#### SHORT EXERCISE:
Locate every line in the stored records below that contains the string "qCreatedBy", and copy each of those lines.

Stored records:
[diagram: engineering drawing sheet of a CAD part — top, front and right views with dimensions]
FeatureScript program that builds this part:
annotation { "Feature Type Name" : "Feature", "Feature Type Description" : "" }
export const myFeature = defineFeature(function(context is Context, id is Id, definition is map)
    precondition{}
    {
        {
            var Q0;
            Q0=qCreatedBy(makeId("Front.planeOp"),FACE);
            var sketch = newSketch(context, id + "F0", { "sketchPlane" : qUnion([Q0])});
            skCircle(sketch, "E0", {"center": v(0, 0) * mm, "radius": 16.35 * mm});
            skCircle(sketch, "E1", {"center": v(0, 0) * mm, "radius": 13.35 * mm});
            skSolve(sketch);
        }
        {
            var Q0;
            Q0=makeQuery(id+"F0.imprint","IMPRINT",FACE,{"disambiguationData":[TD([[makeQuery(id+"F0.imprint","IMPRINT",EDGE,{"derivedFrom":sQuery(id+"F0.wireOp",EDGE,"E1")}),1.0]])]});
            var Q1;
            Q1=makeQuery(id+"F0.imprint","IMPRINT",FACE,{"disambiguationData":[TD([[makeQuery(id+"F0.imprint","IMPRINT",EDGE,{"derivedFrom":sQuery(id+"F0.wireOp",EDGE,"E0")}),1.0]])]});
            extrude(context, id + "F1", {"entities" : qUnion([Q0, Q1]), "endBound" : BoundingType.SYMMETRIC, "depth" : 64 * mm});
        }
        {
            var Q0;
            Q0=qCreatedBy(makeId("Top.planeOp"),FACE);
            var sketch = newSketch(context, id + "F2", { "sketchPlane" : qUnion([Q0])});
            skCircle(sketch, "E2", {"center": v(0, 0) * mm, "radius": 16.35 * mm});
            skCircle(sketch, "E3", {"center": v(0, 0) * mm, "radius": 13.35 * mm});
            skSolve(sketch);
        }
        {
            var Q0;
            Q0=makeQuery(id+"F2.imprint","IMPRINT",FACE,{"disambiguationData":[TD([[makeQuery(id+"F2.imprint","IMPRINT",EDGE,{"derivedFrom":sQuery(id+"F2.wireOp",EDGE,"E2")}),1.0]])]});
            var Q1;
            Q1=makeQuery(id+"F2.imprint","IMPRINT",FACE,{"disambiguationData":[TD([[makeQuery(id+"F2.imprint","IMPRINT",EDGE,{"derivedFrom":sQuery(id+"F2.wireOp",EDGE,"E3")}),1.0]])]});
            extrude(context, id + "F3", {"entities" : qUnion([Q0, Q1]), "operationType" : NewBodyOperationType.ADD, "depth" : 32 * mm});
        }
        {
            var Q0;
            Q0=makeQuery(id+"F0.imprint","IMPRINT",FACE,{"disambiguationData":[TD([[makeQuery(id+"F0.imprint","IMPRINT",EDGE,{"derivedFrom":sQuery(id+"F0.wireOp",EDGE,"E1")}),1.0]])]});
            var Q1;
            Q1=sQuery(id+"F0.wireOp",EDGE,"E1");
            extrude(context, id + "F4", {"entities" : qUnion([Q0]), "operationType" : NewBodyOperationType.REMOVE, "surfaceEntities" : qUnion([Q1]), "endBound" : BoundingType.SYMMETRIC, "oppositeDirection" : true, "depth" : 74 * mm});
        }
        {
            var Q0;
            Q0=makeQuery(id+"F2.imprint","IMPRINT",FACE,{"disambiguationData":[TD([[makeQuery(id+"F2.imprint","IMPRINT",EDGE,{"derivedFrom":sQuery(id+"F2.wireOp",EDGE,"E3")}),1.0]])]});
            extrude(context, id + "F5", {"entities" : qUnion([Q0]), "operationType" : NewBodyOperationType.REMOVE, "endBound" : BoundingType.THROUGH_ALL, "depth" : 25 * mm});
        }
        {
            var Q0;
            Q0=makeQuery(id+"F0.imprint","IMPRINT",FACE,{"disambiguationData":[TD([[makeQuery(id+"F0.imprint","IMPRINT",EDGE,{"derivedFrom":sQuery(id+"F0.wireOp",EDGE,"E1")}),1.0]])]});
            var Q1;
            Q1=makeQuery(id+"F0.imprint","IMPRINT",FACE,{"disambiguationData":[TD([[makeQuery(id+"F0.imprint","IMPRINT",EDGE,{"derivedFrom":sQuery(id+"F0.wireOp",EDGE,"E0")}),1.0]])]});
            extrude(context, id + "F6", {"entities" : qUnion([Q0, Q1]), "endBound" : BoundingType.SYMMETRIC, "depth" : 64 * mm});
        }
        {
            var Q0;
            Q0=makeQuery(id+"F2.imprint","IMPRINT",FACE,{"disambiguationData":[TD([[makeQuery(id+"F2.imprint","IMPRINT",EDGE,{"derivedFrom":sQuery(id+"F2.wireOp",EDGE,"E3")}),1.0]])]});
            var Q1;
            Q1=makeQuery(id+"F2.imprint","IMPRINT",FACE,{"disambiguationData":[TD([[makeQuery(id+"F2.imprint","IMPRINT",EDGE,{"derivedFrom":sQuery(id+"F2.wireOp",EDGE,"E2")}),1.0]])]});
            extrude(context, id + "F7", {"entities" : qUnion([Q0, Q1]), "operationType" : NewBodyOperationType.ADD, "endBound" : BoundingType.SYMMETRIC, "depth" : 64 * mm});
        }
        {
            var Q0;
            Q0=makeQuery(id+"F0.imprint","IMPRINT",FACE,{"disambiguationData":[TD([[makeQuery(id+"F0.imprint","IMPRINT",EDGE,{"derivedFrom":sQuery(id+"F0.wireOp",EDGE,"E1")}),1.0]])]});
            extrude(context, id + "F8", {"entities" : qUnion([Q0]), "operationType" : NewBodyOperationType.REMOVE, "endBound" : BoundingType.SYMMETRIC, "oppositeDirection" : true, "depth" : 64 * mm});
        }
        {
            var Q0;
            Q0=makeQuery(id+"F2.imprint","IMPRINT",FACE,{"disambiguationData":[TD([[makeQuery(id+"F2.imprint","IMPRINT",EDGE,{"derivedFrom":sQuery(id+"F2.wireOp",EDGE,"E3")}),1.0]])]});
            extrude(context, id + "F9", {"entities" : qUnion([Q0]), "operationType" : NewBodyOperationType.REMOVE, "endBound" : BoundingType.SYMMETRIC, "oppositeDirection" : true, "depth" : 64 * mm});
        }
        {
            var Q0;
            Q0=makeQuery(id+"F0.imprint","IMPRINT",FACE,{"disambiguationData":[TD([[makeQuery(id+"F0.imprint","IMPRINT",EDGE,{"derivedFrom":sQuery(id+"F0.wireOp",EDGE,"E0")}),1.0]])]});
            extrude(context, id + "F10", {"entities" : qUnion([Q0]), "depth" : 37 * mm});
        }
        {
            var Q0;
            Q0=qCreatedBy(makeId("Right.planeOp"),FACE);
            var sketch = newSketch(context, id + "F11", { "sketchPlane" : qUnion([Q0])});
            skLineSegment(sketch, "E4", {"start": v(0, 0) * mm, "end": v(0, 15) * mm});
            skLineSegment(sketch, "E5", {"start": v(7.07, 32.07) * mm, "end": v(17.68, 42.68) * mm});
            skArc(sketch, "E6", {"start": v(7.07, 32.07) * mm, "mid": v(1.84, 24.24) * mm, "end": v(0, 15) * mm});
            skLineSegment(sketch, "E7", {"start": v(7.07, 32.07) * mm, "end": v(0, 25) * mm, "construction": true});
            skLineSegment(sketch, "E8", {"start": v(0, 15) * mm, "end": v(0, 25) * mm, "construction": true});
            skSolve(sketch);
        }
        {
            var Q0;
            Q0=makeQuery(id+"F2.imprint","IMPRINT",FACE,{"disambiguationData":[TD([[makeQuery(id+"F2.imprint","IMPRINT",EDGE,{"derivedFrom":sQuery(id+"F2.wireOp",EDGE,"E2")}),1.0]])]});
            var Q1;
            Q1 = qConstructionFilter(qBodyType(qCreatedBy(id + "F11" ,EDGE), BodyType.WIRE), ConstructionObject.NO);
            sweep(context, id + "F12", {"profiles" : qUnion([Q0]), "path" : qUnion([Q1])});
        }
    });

#### RESPONSE FOR THIS EXERCISE:
            Q0=qCreatedBy(makeId("Front.planeOp"),FACE);
            Q0=qCreatedBy(makeId("Top.planeOp"),FACE);
            Q0=qCreatedBy(makeId("Right.planeOp"),FACE);
            Q1 = qConstructionFilter(qBodyType(qCreatedBy(id + "F11" ,EDGE), BodyType.WIRE), ConstructionObject.NO);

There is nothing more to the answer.